Work request
Convert the rows into a JSON list of strings, with one string for each line and blank lines omitted. Leave the pictures out of the answer.

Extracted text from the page

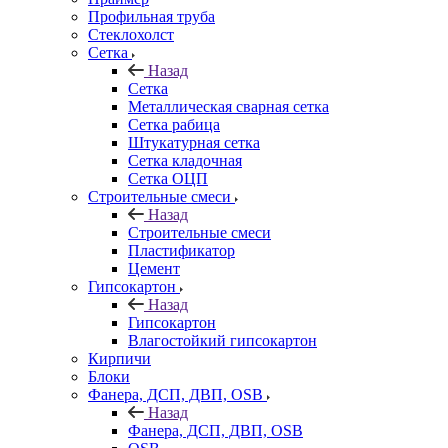
Профильная труба
Стеклохолст
Сетка
Назад
Сетка
Металлическая сварная сетка
Сетка рабица
Штукатурная сетка
Сетка кладочная
Сетка ОЦП
Строительные смеси
Назад
Строительные смеси
Пластификатор
Цемент
Гипсокартон
Назад
Гипсокартон
Влагостойкий гипсокартон
Кирпичи
Блоки
Фанера, ДСП, ДВП, OSB
Назад
Фанера, ДСП, ДВП, OSB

Reply
[
  "Профильная труба",
  "Стеклохолст",
  "Сетка",
  "Назад",
  "Сетка",
  "Металлическая сварная сетка",
  "Сетка рабица",
  "Штукатурная сетка",
  "Сетка кладочная",
  "Сетка ОЦП",
  "Строительные смеси",
  "Назад",
  "Строительные смеси",
  "Пластификатор",
  "Цемент",
  "Гипсокартон",
  "Назад",
  "Гипсокартон",
  "Влагостойкий гипсокартон",
  "Кирпичи",
  "Блоки",
  "Фанера, ДСП, ДВП, OSB",
  "Назад",
  "Фанера, ДСП, ДВП, OSB"
]